Our challenges
The health challenges are constantly evolving because the team is working with such a marginalised and vulnerable group in a setting that not only has limited resources but is subject to economic, political and military vagaries. The Covid pandemic and the military coup in Myanmar in February 2021 have only added to those challenges.
The team is always working to find other ways to ensure crucial health care still reaches the most vulnerable and, in fact, expanded services in conflict zones and communities in lockdown. For example, with Rose and the rest of her team’s support and guidance, staff marooned in Myanmar by a sudden border closure created a delivery room where they continued to offer safe care to women who could no longer travel to the clinics. When women from migrant communities in Thailand could no longer travel to the clinics because of lockdowns, Rose rallied her team to travel to the women and provide antenatal care in schools, temples, churches, mosques and other public places.
The medical challenges, however, are significant and ongoing, with the team focused on several key areas.
Reducing the maternal death rate
The maternal death rate on the Thai/Myanmar border is more than 30 times higher than Australia’s.
Maternal and neonatal mortality rates remain unacceptably high despite the significant gains Rose and her team have already achieved.
The maternal death rate has stagnated without reaching the United Nations’ Millennium Development Goals and with few prospects of reaching the Sustainable Development Goals.
Women often present too late due to barriers in accessing health care, which remains one of the biggest contributing factors to maternal and neonatal death.
Reducing rates further will be the team’s toughest challenge but they remain committed to achieving this goal with new and existing local and international partners.
Current efforts are focused on meeting the women in their own communities to provide early pregnancy care.
Reducing the number of babies born too small
Babies born too small is a significant health concern among this vulnerable group.
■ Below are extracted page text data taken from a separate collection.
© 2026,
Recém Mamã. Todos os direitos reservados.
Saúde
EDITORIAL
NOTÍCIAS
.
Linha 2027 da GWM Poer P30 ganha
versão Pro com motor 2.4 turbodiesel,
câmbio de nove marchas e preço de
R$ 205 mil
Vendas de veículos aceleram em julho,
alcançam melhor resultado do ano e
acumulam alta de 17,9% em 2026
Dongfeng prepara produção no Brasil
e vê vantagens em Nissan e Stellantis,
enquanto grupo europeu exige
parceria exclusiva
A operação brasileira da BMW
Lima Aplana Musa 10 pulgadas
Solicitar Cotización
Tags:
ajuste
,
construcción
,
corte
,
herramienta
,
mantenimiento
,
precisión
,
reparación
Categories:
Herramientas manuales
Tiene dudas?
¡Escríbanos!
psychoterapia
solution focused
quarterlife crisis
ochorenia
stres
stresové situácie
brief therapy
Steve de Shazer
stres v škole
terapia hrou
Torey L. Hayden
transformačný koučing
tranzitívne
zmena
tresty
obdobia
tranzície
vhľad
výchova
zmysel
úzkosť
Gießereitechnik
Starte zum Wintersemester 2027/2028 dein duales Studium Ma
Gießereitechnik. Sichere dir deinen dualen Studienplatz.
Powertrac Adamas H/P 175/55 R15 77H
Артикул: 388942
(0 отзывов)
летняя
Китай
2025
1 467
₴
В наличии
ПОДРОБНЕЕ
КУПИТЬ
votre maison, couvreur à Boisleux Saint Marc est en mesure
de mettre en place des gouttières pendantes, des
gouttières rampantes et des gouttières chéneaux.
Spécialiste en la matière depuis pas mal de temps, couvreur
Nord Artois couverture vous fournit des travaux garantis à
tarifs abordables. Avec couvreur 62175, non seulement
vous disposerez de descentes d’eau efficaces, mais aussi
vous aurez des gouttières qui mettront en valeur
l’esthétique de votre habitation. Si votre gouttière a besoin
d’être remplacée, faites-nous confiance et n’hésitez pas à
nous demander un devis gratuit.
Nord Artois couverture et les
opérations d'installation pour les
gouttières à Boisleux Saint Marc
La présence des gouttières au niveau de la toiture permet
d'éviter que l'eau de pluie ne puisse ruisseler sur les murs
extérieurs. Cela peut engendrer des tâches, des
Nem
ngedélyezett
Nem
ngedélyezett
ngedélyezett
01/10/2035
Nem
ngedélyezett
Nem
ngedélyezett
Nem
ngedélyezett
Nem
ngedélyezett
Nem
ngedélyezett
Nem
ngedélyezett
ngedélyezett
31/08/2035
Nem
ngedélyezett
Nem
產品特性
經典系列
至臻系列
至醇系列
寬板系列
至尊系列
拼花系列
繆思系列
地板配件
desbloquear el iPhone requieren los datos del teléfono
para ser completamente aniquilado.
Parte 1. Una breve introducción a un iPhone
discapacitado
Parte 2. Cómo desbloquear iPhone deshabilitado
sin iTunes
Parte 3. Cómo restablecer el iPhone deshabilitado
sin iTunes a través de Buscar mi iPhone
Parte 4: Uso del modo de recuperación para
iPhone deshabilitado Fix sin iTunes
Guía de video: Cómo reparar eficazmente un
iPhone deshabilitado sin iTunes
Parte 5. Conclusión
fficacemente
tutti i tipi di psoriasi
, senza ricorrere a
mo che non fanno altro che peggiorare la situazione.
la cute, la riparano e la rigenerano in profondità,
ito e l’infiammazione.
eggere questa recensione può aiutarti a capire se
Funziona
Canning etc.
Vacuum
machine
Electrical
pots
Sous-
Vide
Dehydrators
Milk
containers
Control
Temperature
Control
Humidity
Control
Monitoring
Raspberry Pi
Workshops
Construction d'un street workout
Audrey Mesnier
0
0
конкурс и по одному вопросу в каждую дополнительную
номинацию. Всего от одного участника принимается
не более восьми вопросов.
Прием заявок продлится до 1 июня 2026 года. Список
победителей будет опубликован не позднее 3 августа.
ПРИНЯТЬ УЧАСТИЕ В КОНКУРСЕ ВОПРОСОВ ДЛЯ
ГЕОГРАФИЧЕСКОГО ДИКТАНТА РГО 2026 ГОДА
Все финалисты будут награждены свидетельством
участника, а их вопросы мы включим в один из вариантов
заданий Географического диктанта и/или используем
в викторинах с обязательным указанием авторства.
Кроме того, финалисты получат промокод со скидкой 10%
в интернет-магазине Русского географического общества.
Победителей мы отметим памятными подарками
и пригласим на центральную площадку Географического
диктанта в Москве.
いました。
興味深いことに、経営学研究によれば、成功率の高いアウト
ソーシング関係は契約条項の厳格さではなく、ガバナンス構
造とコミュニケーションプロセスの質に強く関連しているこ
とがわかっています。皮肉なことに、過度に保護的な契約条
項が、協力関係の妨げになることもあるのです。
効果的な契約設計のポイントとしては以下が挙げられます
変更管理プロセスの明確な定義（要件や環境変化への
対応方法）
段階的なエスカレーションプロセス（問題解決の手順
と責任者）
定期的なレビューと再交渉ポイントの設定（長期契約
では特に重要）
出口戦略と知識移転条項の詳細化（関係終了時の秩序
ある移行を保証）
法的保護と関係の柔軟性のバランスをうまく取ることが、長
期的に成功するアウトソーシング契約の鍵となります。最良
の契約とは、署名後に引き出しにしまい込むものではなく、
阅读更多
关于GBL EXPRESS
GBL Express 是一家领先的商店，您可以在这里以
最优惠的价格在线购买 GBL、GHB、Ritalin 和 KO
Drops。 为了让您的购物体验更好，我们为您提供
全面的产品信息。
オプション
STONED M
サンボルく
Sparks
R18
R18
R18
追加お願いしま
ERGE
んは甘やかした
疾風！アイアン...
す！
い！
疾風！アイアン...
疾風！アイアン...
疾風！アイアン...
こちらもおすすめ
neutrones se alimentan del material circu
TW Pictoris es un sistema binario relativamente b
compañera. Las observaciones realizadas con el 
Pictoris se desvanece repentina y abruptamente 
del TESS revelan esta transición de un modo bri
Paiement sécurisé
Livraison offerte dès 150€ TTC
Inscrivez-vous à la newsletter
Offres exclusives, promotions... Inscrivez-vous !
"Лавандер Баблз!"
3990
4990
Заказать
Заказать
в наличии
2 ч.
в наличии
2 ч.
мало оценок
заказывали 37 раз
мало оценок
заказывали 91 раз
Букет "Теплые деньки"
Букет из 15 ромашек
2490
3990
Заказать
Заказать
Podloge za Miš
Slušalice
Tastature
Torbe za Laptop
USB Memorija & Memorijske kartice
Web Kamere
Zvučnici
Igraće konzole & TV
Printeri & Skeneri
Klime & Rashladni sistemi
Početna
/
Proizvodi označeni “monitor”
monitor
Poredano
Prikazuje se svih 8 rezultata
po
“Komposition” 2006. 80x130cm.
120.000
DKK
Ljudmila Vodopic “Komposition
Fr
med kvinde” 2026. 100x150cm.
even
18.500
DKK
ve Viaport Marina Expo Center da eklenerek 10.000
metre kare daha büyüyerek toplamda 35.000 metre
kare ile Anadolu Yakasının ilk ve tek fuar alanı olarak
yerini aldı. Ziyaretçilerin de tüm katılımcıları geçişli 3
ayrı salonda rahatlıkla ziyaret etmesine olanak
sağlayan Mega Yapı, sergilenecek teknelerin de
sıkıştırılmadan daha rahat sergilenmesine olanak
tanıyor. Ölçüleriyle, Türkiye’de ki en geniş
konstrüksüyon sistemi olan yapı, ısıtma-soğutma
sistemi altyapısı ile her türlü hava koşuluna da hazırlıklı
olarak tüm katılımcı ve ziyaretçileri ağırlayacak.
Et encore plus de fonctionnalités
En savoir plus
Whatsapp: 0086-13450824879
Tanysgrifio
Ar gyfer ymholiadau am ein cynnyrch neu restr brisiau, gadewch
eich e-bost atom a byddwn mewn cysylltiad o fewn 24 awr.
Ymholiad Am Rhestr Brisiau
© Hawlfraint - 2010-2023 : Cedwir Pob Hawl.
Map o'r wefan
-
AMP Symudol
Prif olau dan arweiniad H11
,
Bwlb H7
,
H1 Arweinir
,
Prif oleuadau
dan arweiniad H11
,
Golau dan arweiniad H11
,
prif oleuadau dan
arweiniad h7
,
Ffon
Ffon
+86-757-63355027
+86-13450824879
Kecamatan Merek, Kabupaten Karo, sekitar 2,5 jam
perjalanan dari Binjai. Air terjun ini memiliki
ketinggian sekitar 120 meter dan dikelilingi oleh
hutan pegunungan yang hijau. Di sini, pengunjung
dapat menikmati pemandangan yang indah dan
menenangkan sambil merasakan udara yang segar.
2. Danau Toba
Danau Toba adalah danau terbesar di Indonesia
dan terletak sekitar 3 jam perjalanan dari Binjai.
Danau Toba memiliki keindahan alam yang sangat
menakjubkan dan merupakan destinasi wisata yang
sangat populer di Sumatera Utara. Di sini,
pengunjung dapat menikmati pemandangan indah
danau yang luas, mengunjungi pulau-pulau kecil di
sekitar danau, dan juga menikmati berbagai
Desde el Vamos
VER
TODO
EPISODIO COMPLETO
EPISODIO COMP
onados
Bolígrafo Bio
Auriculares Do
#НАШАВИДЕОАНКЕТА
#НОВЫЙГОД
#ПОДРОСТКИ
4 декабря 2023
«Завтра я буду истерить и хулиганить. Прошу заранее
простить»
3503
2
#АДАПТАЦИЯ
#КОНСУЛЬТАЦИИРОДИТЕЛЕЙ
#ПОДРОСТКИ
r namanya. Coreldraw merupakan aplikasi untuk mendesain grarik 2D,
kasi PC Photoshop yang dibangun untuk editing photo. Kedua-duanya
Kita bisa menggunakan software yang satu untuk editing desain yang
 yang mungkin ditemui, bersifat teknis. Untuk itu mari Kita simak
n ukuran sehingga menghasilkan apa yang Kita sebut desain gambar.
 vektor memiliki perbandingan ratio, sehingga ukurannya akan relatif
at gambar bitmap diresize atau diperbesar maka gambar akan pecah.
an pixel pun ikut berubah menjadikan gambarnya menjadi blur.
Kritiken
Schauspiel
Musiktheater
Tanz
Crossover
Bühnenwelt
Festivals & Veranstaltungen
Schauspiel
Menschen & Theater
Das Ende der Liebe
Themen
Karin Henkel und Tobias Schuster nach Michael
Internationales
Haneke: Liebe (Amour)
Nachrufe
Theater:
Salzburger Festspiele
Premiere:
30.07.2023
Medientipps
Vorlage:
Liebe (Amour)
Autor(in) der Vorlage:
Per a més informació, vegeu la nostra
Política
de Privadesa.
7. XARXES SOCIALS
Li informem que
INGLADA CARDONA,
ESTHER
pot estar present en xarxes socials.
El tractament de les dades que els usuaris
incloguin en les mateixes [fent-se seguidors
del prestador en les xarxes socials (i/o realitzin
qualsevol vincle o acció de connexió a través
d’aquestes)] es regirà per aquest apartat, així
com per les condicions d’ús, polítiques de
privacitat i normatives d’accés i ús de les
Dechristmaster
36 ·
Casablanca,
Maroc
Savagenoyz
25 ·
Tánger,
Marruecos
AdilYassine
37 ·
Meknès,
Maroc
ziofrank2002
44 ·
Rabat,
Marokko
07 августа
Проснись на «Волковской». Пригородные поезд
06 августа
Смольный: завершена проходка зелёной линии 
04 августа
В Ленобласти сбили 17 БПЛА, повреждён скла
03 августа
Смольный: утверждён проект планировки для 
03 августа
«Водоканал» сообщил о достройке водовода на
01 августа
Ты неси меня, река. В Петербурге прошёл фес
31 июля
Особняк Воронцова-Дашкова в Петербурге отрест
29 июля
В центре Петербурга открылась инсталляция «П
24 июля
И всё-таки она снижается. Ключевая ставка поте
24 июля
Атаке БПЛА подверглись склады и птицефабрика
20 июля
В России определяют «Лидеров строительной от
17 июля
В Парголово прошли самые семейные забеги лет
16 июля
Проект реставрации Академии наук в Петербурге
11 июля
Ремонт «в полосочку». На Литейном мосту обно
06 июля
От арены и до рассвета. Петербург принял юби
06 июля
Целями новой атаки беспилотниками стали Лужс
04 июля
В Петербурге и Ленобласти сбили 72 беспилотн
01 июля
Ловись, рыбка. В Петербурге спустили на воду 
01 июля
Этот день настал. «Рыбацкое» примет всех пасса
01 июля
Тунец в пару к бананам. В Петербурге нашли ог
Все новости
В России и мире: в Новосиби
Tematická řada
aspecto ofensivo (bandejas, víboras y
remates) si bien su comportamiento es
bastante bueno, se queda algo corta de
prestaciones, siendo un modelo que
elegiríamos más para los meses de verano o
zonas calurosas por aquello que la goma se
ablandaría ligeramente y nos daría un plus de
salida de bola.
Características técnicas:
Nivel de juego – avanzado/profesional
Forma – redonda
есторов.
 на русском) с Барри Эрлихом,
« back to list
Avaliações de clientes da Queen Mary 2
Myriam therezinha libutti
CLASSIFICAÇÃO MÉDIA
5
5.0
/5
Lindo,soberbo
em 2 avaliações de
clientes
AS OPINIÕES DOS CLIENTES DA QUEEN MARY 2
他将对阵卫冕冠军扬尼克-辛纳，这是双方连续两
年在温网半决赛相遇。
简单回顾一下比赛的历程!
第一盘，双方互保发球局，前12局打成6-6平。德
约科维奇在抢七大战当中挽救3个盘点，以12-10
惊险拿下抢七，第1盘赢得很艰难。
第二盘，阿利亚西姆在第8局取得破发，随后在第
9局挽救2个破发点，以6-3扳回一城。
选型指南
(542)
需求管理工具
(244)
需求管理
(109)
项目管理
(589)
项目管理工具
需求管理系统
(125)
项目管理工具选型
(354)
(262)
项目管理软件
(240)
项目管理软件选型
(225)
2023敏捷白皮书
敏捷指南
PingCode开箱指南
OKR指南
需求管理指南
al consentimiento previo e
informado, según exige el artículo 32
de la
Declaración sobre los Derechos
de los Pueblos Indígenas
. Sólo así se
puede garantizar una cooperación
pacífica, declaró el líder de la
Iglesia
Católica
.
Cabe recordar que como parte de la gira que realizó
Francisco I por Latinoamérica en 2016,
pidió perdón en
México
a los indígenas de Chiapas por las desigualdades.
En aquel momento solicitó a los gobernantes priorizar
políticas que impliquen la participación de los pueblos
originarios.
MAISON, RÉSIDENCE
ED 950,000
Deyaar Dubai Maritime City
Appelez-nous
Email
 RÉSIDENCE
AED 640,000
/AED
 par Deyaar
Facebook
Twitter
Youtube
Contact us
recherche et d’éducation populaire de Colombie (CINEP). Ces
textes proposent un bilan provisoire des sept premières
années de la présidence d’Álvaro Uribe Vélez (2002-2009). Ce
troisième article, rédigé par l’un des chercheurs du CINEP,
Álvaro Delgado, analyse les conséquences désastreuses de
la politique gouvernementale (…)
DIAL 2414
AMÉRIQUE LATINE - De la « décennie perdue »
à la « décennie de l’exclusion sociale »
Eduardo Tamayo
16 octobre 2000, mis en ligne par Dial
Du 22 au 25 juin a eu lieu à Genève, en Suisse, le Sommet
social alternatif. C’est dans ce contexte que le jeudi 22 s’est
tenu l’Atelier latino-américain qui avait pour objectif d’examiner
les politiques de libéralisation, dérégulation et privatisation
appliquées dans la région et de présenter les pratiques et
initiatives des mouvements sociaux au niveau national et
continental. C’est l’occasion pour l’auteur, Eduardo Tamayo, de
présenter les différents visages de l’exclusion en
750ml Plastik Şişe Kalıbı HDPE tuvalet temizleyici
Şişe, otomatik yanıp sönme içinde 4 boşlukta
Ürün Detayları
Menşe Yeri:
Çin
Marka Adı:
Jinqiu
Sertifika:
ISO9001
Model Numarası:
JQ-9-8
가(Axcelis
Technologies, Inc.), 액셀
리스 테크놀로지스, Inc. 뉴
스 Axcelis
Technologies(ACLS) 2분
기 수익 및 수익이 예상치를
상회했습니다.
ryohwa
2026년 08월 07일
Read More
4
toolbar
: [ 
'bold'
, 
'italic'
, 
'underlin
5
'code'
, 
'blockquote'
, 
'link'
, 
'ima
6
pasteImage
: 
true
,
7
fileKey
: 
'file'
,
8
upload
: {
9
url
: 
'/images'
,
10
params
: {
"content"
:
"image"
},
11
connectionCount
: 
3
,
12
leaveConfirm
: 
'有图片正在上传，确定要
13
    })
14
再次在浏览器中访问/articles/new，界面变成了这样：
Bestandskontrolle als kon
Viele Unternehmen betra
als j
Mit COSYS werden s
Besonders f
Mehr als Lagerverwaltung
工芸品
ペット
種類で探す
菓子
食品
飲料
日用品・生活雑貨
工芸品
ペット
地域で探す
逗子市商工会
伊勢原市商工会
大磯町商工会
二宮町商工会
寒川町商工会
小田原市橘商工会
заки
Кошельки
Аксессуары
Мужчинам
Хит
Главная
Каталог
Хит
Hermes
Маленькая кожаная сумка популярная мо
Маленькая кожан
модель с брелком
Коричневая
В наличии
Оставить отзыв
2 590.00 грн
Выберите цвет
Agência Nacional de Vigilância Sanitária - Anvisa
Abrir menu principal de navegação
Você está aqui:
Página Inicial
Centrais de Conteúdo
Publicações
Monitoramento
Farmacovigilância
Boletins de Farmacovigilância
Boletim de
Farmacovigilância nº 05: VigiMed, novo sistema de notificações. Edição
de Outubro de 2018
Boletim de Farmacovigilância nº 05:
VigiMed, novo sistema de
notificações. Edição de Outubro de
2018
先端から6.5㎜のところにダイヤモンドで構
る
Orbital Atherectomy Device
Their growth is impaired in-utero by disease or malnutrition, which has lifelong negative implications for the children’s development, resulting in cyclical poverty.
They are also at higher risk of developing chronic diseases such as diabetes and hypertension in adulthood. One in five babies is born too small compared with one in 20 born prematurely.
SMRU was one of eight sites around the world to participate in the Interbio-21 study to examine how babies grow in utero. Of all the participating sites, SMRU had the highest proportion of babies born too small.
The research and health care teams have developed a multi-faceted strategy to tackle this problem. Vivax malaria is a major cause but growing awareness of other factors, such as nutrition and lack of nutritional support for pregnant women, has prompted this multidisciplinary approach.
Eradicating the recurrent form of malaria
Vivax malaria is a strain that resides in the liver (for part of its life cycle) and is far less deadly to a pregnant mother than falciparum malaria, but it is harder to cure.
Rose’s team have published evidence showing it is a major cause of babies born too small, as well as too early. This strain can reoccur multiple times during the same pregnancy and can be passed onto babies in utero. The harmful effects of the disease increase in proportion to recurrences.
No safe treatment exists for pregnant mothers to eliminate the parasite from their liver, because the only drug available cannot be used during pregnancy.
Rose’s team is involved in a study funded by the Thrasher Foundation of a single use drug in lactating mothers, so women can be treated early and prevent recurrences of fever and illness as they care for their young babies.